Al di là della validità intellettuale di queste affermazioni, considerate dai teologi cattolici come popolari e contraddittorie, è necessario rilevare nella teologia di scuola ariana una mobilità della concezione del Logos che rappresenta un elemento eccezionale al tempo e lo avvicina all’uomo più delle altre concezioni coeve. Per questo, e per aver ripreso delle affermazioni da Paolo di Samosata, Ario fu accusato di “umanitarismo”.
Sedicente umanitarismo non va però inteso come una rivolta al riconoscimento della divinità di Cristo, quanto piuttosto come una concezione gnoseologica per cui l’uomo può concepire il Logos solo in quanto uomo.
Per questo motivo possiamo affermare che la concezione di Ario rivela una vicinanza del Cristo all’umanità espressa in un sistema teologico in cui si esclude il ragionamento sul Figlio preesistente alla Creazione, in quanto l’uomo muove l’esperienza del Cristo internamente alla Creazione stessa.
La natura del Figlio è pertanto prospettica, in quanto il ragionamento sul Logos è legato alla prospettiva umana, mentre la tendenza cattolica è sempre stata quella di trascendere la condizione umana appellandosi minuziosamente alla Scrittura biblica; molto più minuziosamente di quanto facesse Ario, che sembra procedere nei pensieri in modo più autonomo rispetto al dato biblico.
La mobilità del Cristo sta appunto in questo: che il Figlio, siccome è creato ed ha avuto un inizio, non ha la stessa sostanza di Dio. Perciò la sua natura è alterabile, diversamente da quella di Dio in se stesso, e dunque passibile di virtù e vizio, perciò la cui moralità è conquistata da un esercizio di libertà. Questo conferisce al concetto del Cristo una qualità estremamente mutevole e metamorfica.

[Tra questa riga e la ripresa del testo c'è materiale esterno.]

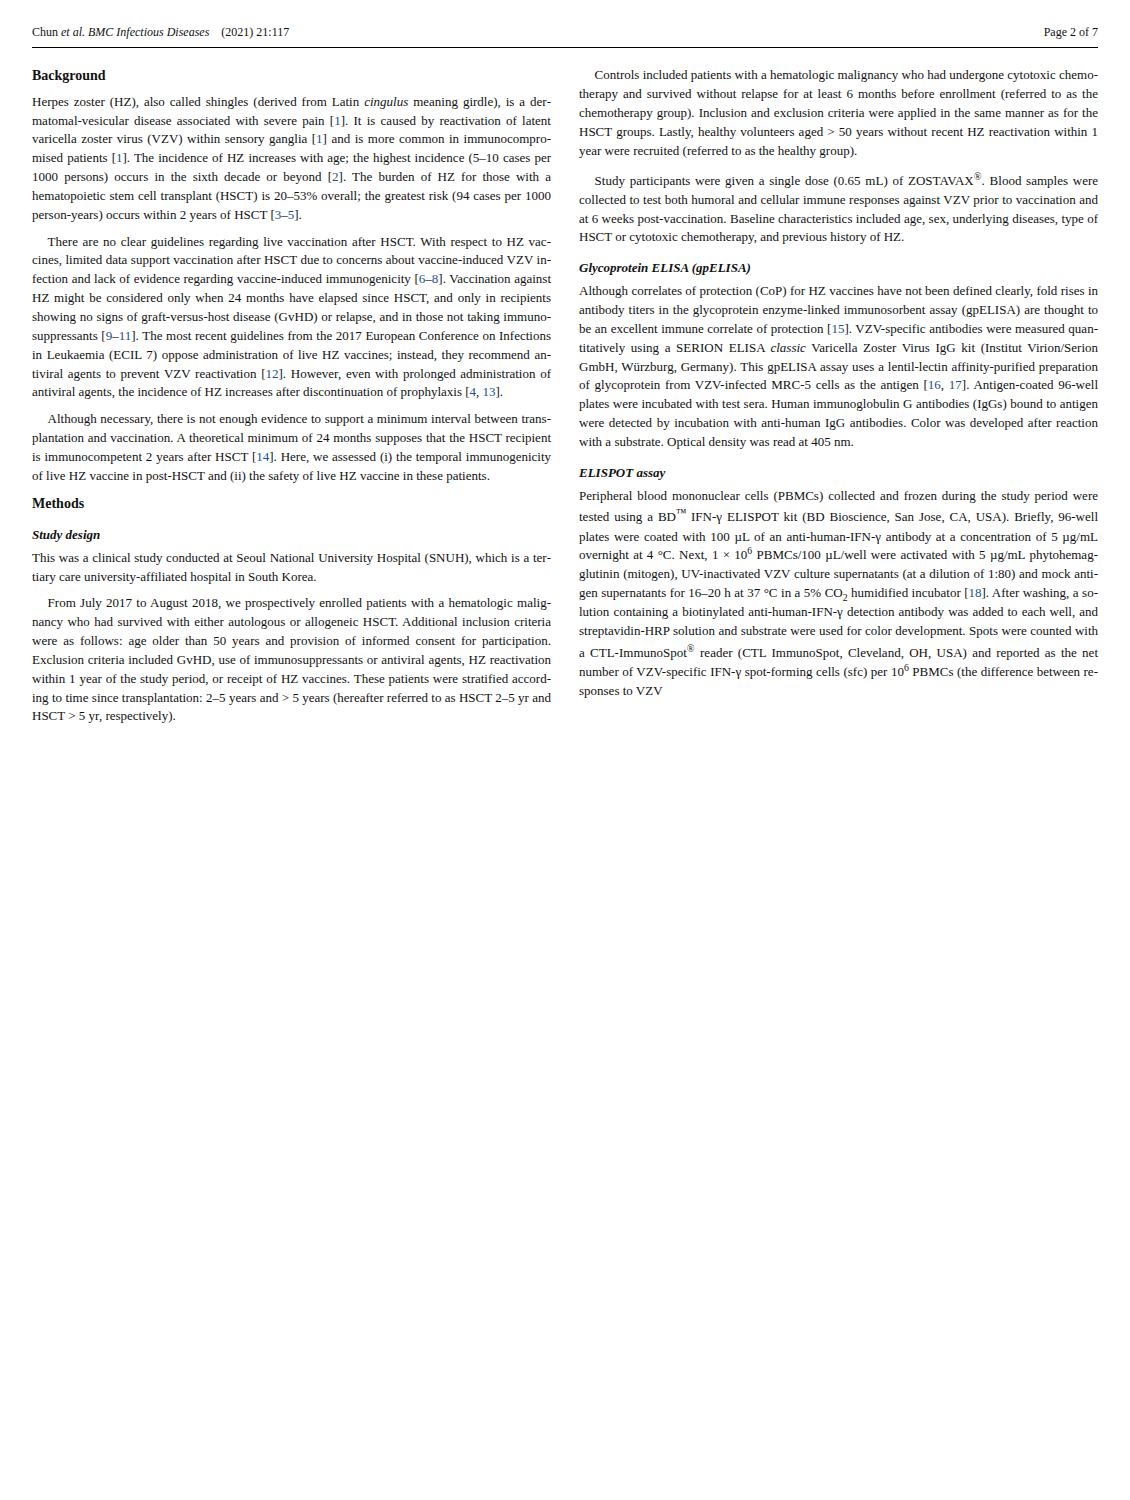Chun et al. BMC Infectious Diseases (2021) 21:117
Page 2 of 7
Background
Herpes zoster (HZ), also called shingles (derived from Latin cingulus meaning girdle), is a dermatomal-vesicular disease associated with severe pain [1]. It is caused by reactivation of latent varicella zoster virus (VZV) within sensory ganglia [1] and is more common in immunocompromised patients [1]. The incidence of HZ increases with age; the highest incidence (5–10 cases per 1000 persons) occurs in the sixth decade or beyond [2]. The burden of HZ for those with a hematopoietic stem cell transplant (HSCT) is 20–53% overall; the greatest risk (94 cases per 1000 person-years) occurs within 2 years of HSCT [3–5].
There are no clear guidelines regarding live vaccination after HSCT. With respect to HZ vaccines, limited data support vaccination after HSCT due to concerns about vaccine-induced VZV infection and lack of evidence regarding vaccine-induced immunogenicity [6–8]. Vaccination against HZ might be considered only when 24 months have elapsed since HSCT, and only in recipients showing no signs of graft-versus-host disease (GvHD) or relapse, and in those not taking immunosuppressants [9–11]. The most recent guidelines from the 2017 European Conference on Infections in Leukaemia (ECIL 7) oppose administration of live HZ vaccines; instead, they recommend antiviral agents to prevent VZV reactivation [12]. However, even with prolonged administration of antiviral agents, the incidence of HZ increases after discontinuation of prophylaxis [4, 13].
Although necessary, there is not enough evidence to support a minimum interval between transplantation and vaccination. A theoretical minimum of 24 months supposes that the HSCT recipient is immunocompetent 2 years after HSCT [14]. Here, we assessed (i) the temporal immunogenicity of live HZ vaccine in post-HSCT and (ii) the safety of live HZ vaccine in these patients.
Methods
Study design
This was a clinical study conducted at Seoul National University Hospital (SNUH), which is a tertiary care university-affiliated hospital in South Korea.
From July 2017 to August 2018, we prospectively enrolled patients with a hematologic malignancy who had survived with either autologous or allogeneic HSCT. Additional inclusion criteria were as follows: age older than 50 years and provision of informed consent for participation. Exclusion criteria included GvHD, use of immunosuppressants or antiviral agents, HZ reactivation within 1 year of the study period, or receipt of HZ vaccines. These patients were stratified according to time since transplantation: 2–5 years and > 5 years (hereafter referred to as HSCT 2–5 yr and HSCT > 5 yr, respectively).
Controls included patients with a hematologic malignancy who had undergone cytotoxic chemotherapy and survived without relapse for at least 6 months before enrollment (referred to as the chemotherapy group). Inclusion and exclusion criteria were applied in the same manner as for the HSCT groups. Lastly, healthy volunteers aged > 50 years without recent HZ reactivation within 1 year were recruited (referred to as the healthy group).
Study participants were given a single dose (0.65 mL) of ZOSTAVAX®. Blood samples were collected to test both humoral and cellular immune responses against VZV prior to vaccination and at 6 weeks post-vaccination. Baseline characteristics included age, sex, underlying diseases, type of HSCT or cytotoxic chemotherapy, and previous history of HZ.
Glycoprotein ELISA (gpELISA)
Although correlates of protection (CoP) for HZ vaccines have not been defined clearly, fold rises in antibody titers in the glycoprotein enzyme-linked immunosorbent assay (gpELISA) are thought to be an excellent immune correlate of protection [15]. VZV-specific antibodies were measured quantitatively using a SERION ELISA classic Varicella Zoster Virus IgG kit (Institut Virion/Serion GmbH, Würzburg, Germany). This gpELISA assay uses a lentil-lectin affinity-purified preparation of glycoprotein from VZV-infected MRC-5 cells as the antigen [16, 17]. Antigen-coated 96-well plates were incubated with test sera. Human immunoglobulin G antibodies (IgGs) bound to antigen were detected by incubation with anti-human IgG antibodies. Color was developed after reaction with a substrate. Optical density was read at 405 nm.
ELISPOT assay
Peripheral blood mononuclear cells (PBMCs) collected and frozen during the study period were tested using a BD™ IFN-γ ELISPOT kit (BD Bioscience, San Jose, CA, USA). Briefly, 96-well plates were coated with 100 µL of an anti-human-IFN-γ antibody at a concentration of 5 µg/mL overnight at 4 °C. Next, 1 × 106 PBMCs/100 µL/well were activated with 5 µg/mL phytohemagglutinin (mitogen), UV-inactivated VZV culture supernatants (at a dilution of 1:80) and mock antigen supernatants for 16–20 h at 37 °C in a 5% CO2 humidified incubator [18]. After washing, a solution containing a biotinylated anti-human-IFN-γ detection antibody was added to each well, and streptavidin-HRP solution and substrate were used for color development. Spots were counted with a CTL-ImmunoSpot® reader (CTL ImmunoSpot, Cleveland, OH, USA) and reported as the net number of VZV-specific IFN-γ spot-forming cells (sfc) per 106 PBMCs (the difference between responses to VZV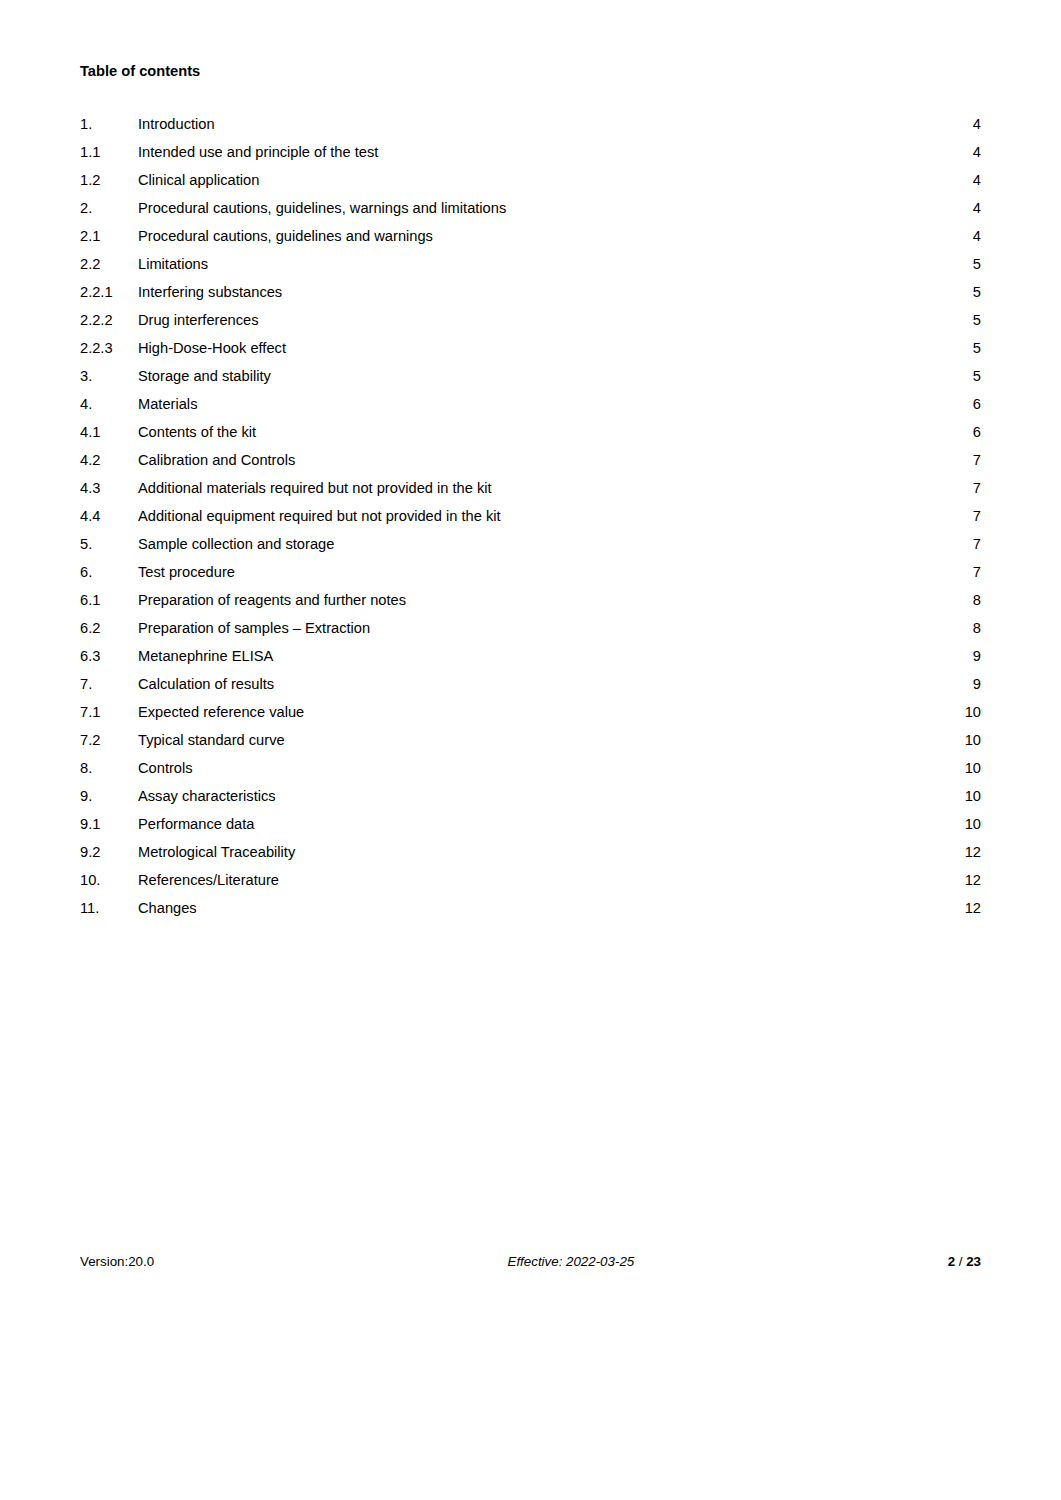Table of contents
| 1. | Introduction | 4 |
| 1.1 | Intended use and principle of the test | 4 |
| 1.2 | Clinical application | 4 |
| 2. | Procedural cautions, guidelines, warnings and limitations | 4 |
| 2.1 | Procedural cautions, guidelines and warnings | 4 |
| 2.2 | Limitations | 5 |
| 2.2.1 | Interfering substances | 5 |
| 2.2.2 | Drug interferences | 5 |
| 2.2.3 | High-Dose-Hook effect | 5 |
| 3. | Storage and stability | 5 |
| 4. | Materials | 6 |
| 4.1 | Contents of the kit | 6 |
| 4.2 | Calibration and Controls | 7 |
| 4.3 | Additional materials required but not provided in the kit | 7 |
| 4.4 | Additional equipment required but not provided in the kit | 7 |
| 5. | Sample collection and storage | 7 |
| 6. | Test procedure | 7 |
| 6.1 | Preparation of reagents and further notes | 8 |
| 6.2 | Preparation of samples – Extraction | 8 |
| 6.3 | Metanephrine ELISA | 9 |
| 7. | Calculation of results | 9 |
| 7.1 | Expected reference value | 10 |
| 7.2 | Typical standard curve | 10 |
| 8. | Controls | 10 |
| 9. | Assay characteristics | 10 |
| 9.1 | Performance data | 10 |
| 9.2 | Metrological Traceability | 12 |
| 10. | References/Literature | 12 |
| 11. | Changes | 12 |
Version:20.0
Effective: 2022-03-25
2 / 23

Si può derivare dalla dottrina di Ario un’idea evolutiva del Logos. Prima non era, poi era, poi muta e può mutare, dunque cambia. Questa concezione evolutiva del Cristo lo avvicina ulteriormente alle metamorfosi umane e cosmiche. Ora gli studiosi, in generale, tendono a leggere l’arianesimo come una dottrina in cui le funzioni del Logos ricalcano il subordinazionismo ipostatico alessandrino e l’immanentismo preesistente antiocheno, ma riferendole ad un Logos distinto e creato e non immanente al Padre. Questa dottrina venne poi molto criticata per aver esasperato la subordinazione e la distinzione dei Logoi fino all’accusa di diteismo, quasi fosse implicita l’esistenza di due dei.
Per Ario il Logos immanente al Padre non è lo stesso Logos da lui creato, suo attributo di Sapienza ipostatizzato in una natura personale. Abbiamo però visto come Ario accentui la trascendenza divina, per cui l’immanenza di Dio è sinonimo della Sua trascendenza assoluta.
Ne deriva che il Cristo (Figlio) dal punto di vista della Creazione è immanente. La dottrina di Ario contesta qualsiasi possibilità della trascendenza del Cristo in quanto escluso dall’immanenza del Padre e dalla filiazione ontologica. Perciò il suo pensiero porta una visione immanentista del Cristo, unica nel suo genere. Al di là delle incoerenze dottrinarie e delle contraddizioni logico-dialettiche in cui sono spesso incorsi gli ariani durante le dispute pre e post-nicene, il portato positivo della concezione di Ario è stato soprattutto quello di favorire la concezione mobile, umanitaria, evolutiva e immanente del Logos.